Mon, you are asking everyone here to tell you what to do... why don't you go pick up a book and educate yourself? Better yet, read the diet and nutrition sub-forum here. Learn something while you're at it. No one here has time to spoon feed you. There's plenty of information, you just have to go look for it and put it together in an appropriate way for YOU.
There are plenty of roads to take. Guess what? It's your call.
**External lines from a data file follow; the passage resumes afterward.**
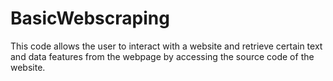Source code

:# BasicWebscraping
This code allows the user to interact with a website and retrieve certain text and data features from the webpage by accessing the source code of the website.
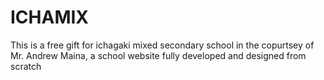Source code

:# ICHAMIX
This is a free gift for ichagaki mixed secondary school in the copurtsey of Mr. Andrew Maina, a school website fully developed and designed from scratch
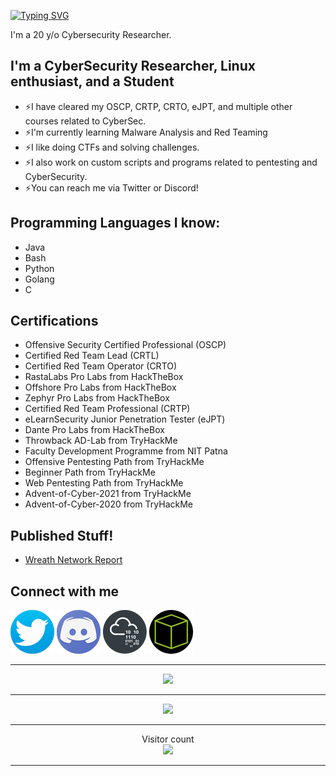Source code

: [![Typing SVG](https://readme-typing-svg.herokuapp.com?color=13D3CB&size=22&vCenter=true&multiline=true&width=397&height=49&lines=Hey+there+%F0%9F%91%8B!+I'm+Cipher007)](https://git.io/typing-svg)

I'm a 20 y/o Cybersecurity Researcher.

## I'm a CyberSecurity Researcher, Linux enthusiast, and a Student

* ⚡I have cleared my OSCP, CRTP, CRTO, eJPT, and multiple other courses related to CyberSec.
* ⚡I'm currently learning Malware Analysis and Red Teaming
* ⚡I like doing CTFs and solving challenges.
* ⚡I also work on custom scripts and programs related to pentesting and CyberSecurity.
* ⚡You can reach me via Twitter or Discord!

## Programming Languages I know:

* Java
* Bash
* Python
* Golang
* C

## Certifications 

* Offensive Security Certified Professional (OSCP)
* Certified Red Team Lead (CRTL)
* Certified Red Team Operator (CRTO)
* RastaLabs Pro Labs from HackTheBox
* Offshore Pro Labs from HackTheBox
* Zephyr Pro Labs from HackTheBox
* Certified Red Team Professional (CRTP)
* eLearnSecurity Junior Penetration Tester (eJPT)
* Dante Pro Labs  from HackTheBox
* Throwback AD-Lab from TryHackMe
* Faculty Development Programme from NIT Patna
* Offensive Pentesting Path from TryHackMe
* Beginner Path from TryHackMe
* Web Pentesting Path from TryHackMe
* Advent-of-Cyber-2021 from TryHackMe
* Advent-of-Cyber-2020 from TryHackMe

## Published Stuff!

* [Wreath Network Report](https://drive.google.com/file/d/17_V8oOHD1WEFaSlDdO0M6rbQHQ0T84n7/view)

## Connect with me

[![Twitter](assets/twitter-logo.png)][Twitter]
[![Discord](assets/discord-logo.png)][Discord]
[![TryHackMe](assets/thm-logo.png)][TryHackMe]
[![HackTheBox](assets/htb-logo.png)][HackTheBox]  

---
<p align="center">
  <img src="https://github-readme-stats.vercel.app/api?username=cipher7&show_icons=true&theme=algolia" />
<p>
  
---

<p align="center">
  <img src="https://leetcard.jacoblin.cool/xCipher7?theme=dark&font=Cambay&ext=heatmap" />
</p>

---

<p align="center"> 
  Visitor count<br>
  <img src="https://profile-counter.glitch.me/Cipher7/count.svg" />
</p>

---
[Twitter]: https://twitter.com/xCipher007
[Discord]: https://discordapp.com/users/706779776349765722
[TryHackMe]: https://tryhackme.com/p/Cipher007
[HackTheBox]: https://app.hackthebox.eu/profile/306748

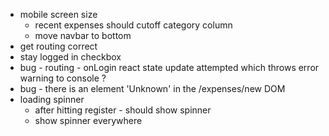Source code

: - mobile screen size
  - recent expenses should cutoff category column
  - move navbar to bottom
- get routing correct
- stay logged in checkbox
- bug - routing - onLogin react state update attempted which throws error warning to console ?
- bug - there is an element 'Unknown' in the /expenses/new DOM
- loading spinner
  - after hitting register - should show spinner
  - show spinner everywhere
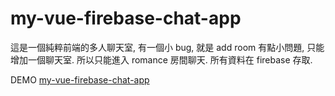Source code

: # my-vue-firebase-chat-app

這是一個純粹前端的多人聊天室, 有一個小 bug, 就是 add room 有點小問題, 只能增加一個聊天室. 所以只能進入 romance 房間聊天. 所有資料在 firebase 存取.

DEMO
[my-vue-firebase-chat-app](https://my-vue-firebase-chat-app.netlify.com/)
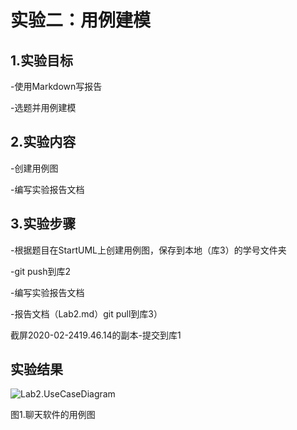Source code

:# 实验二：用例建模



## 1.实验目标

-使用Markdown写报告

-选题并用例建模

## 2.实验内容

-创建用例图

-编写实验报告文档

## 3.实验步骤

-根据题目在StartUML上创建用例图，保存到本地（库3）的学号文件夹

-git push到库2

-编写实验报告文档

-报告文档（Lab2.md）git pull到库3）

截屏2020-02-2419.46.14的副本-提交到库1

## 实验结果

![Lab2.UseCaseDiagram](/Users/dingyunxin/Desktop/1714080902505/uml-modeling-2020/student/1714080902505/Lab2.UseCaseDiagram.png)

图1.聊天软件的用例图

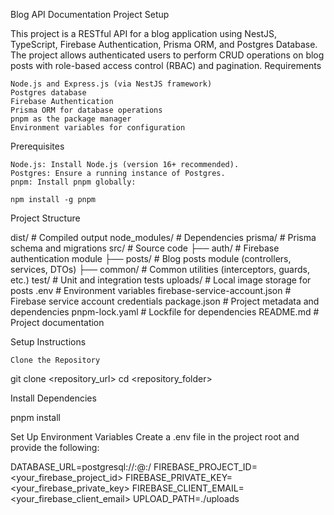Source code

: Blog API Documentation Project Setup

This project is a RESTful API for a blog application using NestJS, TypeScript,
Firebase Authentication, Prisma ORM, and Postgres Database. The project allows
authenticated users to perform CRUD operations on blog posts with role-based
access control (RBAC) and pagination. Requirements

    Node.js and Express.js (via NestJS framework)
    Postgres database
    Firebase Authentication
    Prisma ORM for database operations
    pnpm as the package manager
    Environment variables for configuration

Prerequisites

    Node.js: Install Node.js (version 16+ recommended).
    Postgres: Ensure a running instance of Postgres.
    pnpm: Install pnpm globally:

    npm install -g pnpm

Project Structure

dist/ # Compiled output node_modules/ # Dependencies prisma/ # Prisma schema and
migrations src/ # Source code ├── auth/ # Firebase authentication module ├──
posts/ # Blog posts module (controllers, services, DTOs) ├── common/ # Common
utilities (interceptors, guards, etc.) test/ # Unit and integration tests
uploads/ # Local image storage for posts .env # Environment variables
firebase-service-account.json # Firebase service account credentials
package.json # Project metadata and dependencies pnpm-lock.yaml # Lockfile for
dependencies README.md # Project documentation

Setup Instructions

    Clone the Repository

git clone <repository_url> cd <repository_folder>

Install Dependencies

pnpm install

Set Up Environment Variables Create a .env file in the project root and provide
the following:

DATABASE_URL=postgresql://<user>:<password>@<host>:<port>/<database>
FIREBASE_PROJECT_ID=<your_firebase_project_id>
FIREBASE_PRIVATE_KEY=<your_firebase_private_key>
FIREBASE_CLIENT_EMAIL=<your_firebase_client_email> UPLOAD_PATH=./uploads
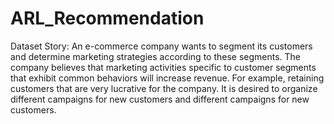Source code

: ﻿# ARL_Recommendation
Dataset Story:
An e-commerce company wants to segment its customers and determine marketing strategies according to these segments. The company believes that marketing activities specific to customer segments that exhibit common behaviors will increase revenue. For example, retaining customers that are very lucrative for the company. It is desired to organize different campaigns for new customers and different campaigns for new customers.
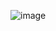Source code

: ![image](https://user-images.githubusercontent.com/75843728/214227594-24b8b00b-b00b-4d41-96d9-c3e9639e12a0.png)
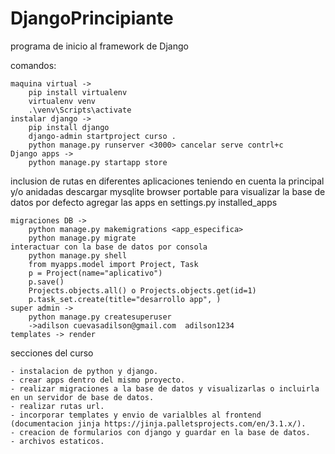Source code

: # DjangoPrincipiante
programa de inicio al framework de Django

comandos: 

	maquina virtual -> 
		pip install virtualenv
		virtualenv venv
		.\venv\Scripts\activate
	instalar django -> 
		pip install django
		django-admin startproject curso .
		python manage.py runserver <3000> cancelar serve contrl+c
	Django apps -> 
		python manage.py startapp store
	
	
inclusion de rutas en diferentes aplicaciones teniendo en cuenta la principal y/o anidadas
descargar mysqlite browser portable para visualizar la base de datos por defecto
agregar las apps en settings.py installed_apps


	migraciones DB -> 
		python manage.py makemigrations <app_especifica>
		python manage.py migrate 
	interactuar con la base de datos por consola
		python manage.py shell  
		from myapps.model import Project, Task
		p = Project(name="aplicativo")
		p.save()
		Projects.objects.all() o Projects.objects.get(id=1)
		p.task_set.create(title="desarrollo app", )
	super admin -> 
		python manage.py createsuperuser 
		->adilson cuevasadilson@gmail.com  adilson1234
	templates -> render


secciones del curso 


	- instalacion de python y django.
	- crear apps dentro del mismo proyecto.
	- realizar migraciones a la base de datos y visualizarlas o incluirla en un servidor de base de datos.
	- realizar rutas url. 
	- incorporar templates y envio de varialbles al frontend (documentacion jinja https://jinja.palletsprojects.com/en/3.1.x/).
	- creacion de formularios con django y guardar en la base de datos.
	- archivos estaticos.
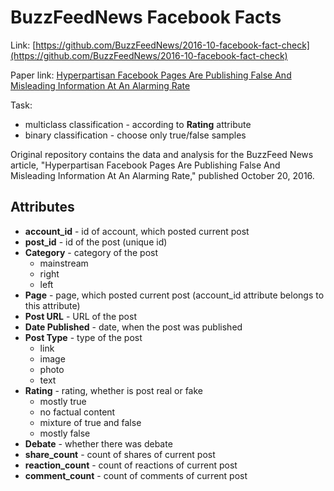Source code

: # BuzzFeedNews Facebook Facts

Link: [https://github.com/BuzzFeedNews/2016-10-facebook-fact-check](https://github.com/BuzzFeedNews/2016-10-facebook-fact-check)

Paper link: [Hyperpartisan Facebook Pages Are Publishing False And Misleading Information At An Alarming Rate](https://www.buzzfeednews.com/article/craigsilverman/partisan-fb-pages-analysis)

Task:
* multiclass classification - according to **Rating** attribute
* binary classification - choose only true/false samples

Original repository contains the data and analysis for the BuzzFeed News article, "Hyperpartisan Facebook Pages Are Publishing False And Misleading Information At An Alarming Rate," published October 20, 2016.

## Attributes

* **account_id** - id of account, which posted current post
* **post_id** - id of the post (unique id)
* **Category** - category of the post
    * mainstream
    * right
    * left
* **Page** - page, which posted current post (account_id attribute belongs to this attribute)
* **Post URL** - URL of the post
* **Date Published** - date, when the post was published
* **Post Type** - type of the post
    * link
    * image
    * photo
    * text
* **Rating** - rating, whether is post real or fake
    * mostly true
    * no factual content
    * mixture of true and false
    * mostly false
* **Debate** - whether there was debate
* **share_count** - count of shares of current post
* **reaction_count** - count of reactions of current post
* **comment_count** - count of comments of current post
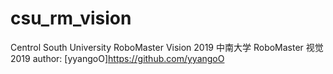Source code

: # csu_rm_vision
Centrol South University RoboMaster Vision 2019
中南大学 RoboMaster 视觉 2019
author: [yyangoO]<https://github.com/yyangoO>
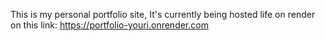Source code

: This is my personal portfolio site, It's currently being hosted life on render on this link: https://portfolio-youri.onrender.com
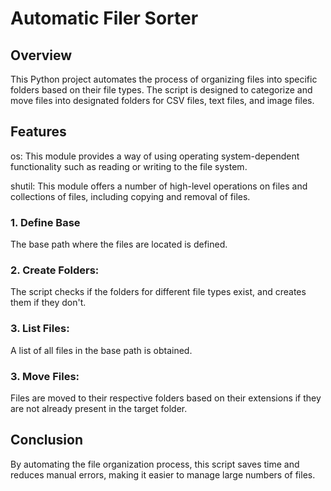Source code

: # Automatic Filer Sorter

## Overview 
This Python project automates the process of organizing files into specific folders based on their file types. The script is designed to categorize and move files into designated folders for CSV files, text files, and image files.

## Features
os: This module provides a way of using operating system-dependent functionality such as reading or writing to the file system.

shutil: This module offers a number of high-level operations on files and collections of files, including copying and removal of files.

### 1. Define Base 
The base path where the files are located is defined.

### 2. Create Folders:
The script checks if the folders for different file types exist, and creates them if they don't.

### 3. List Files:
A list of all files in the base path is obtained.

### 3. Move Files:
Files are moved to their respective folders based on their extensions if they are not already present in the target folder.

## Conclusion 
By automating the file organization process, this script saves time and reduces manual errors, making it easier to manage large numbers of files.
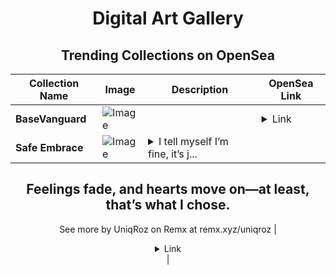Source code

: <div align="center">

# Digital Art Gallery

## Trending Collections on OpenSea

| Collection Name                       | Image                                                                                     | Description                       | OpenSea Link                                                                                          |
|---------------------------------------|-------------------------------------------------------------------------------------------|-----------------------------------|--------------------------------------------------------------------------------------------------------|
| **BaseVanguard** | ![Image](https://i.seadn.io/s/raw/files/e9f559fc3f9574be8ec70c34fe263dc1.webp?w=500&auto=format?w=200&auto=format) |  | <details><summary>Link</summary>[BaseVanguard](https://opensea.io/collection/basevanguard)</details> |
| **Safe Embrace** | ![Image](https://i.seadn.io/s/raw/files/5828ea455967b02b03ca2bfd34fe68fe.jpg?w=500&auto=format?w=200&auto=format) | <details><summary>I tell myself I’m fine, it’s j...</summary>I tell myself I’m fine, it’s just the way it goes.  
Feelings fade, and hearts move on—at least, that’s what I chose.
--
See more by UniqRoz on Remx at remx.xyz/uniqroz</details> | <details><summary>Link</summary>[Safe Embrace](https://opensea.io/collection/safe-embrace)</details> |

</div>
Tina is right - there are SO many places to educate yourself. Lots of people here do very low-carb diets like TNT - that may not be the place for you to start, as it'd be pretty extreme coming from your current diet. What I'm suggesting is find a balanced plan (like NROLW and also Body for Life and Zone suggest: around 40% carbs, 30% protein, 30% fat - but there are lots of other options too). Try getting protein at EVERY meal, not just once/day. It'll stabilize your blood sugar and your body can utilize the nutrients. Don't go extreme with low fat - healthy fats are important. Find foods that have a lot of bang for the buck - learn what healthy foods are (the less processing, the shorter the ingredient list, the better).
You seem like you can get the info you need if you set your mind to it. There's no one "right" way for everyone to eat, but it seems like your calories are mostly processed and "empty". You can make the choice - an extreme example is 2 people who eat 2000 kcal / day. One eats 2000 kcal of gummy bears and pixie stix, the other east 2000 kcal of chicken, fish, eggs, veggies, fruit, whole grains. Who is healthier and who feels better and PERFORMS better?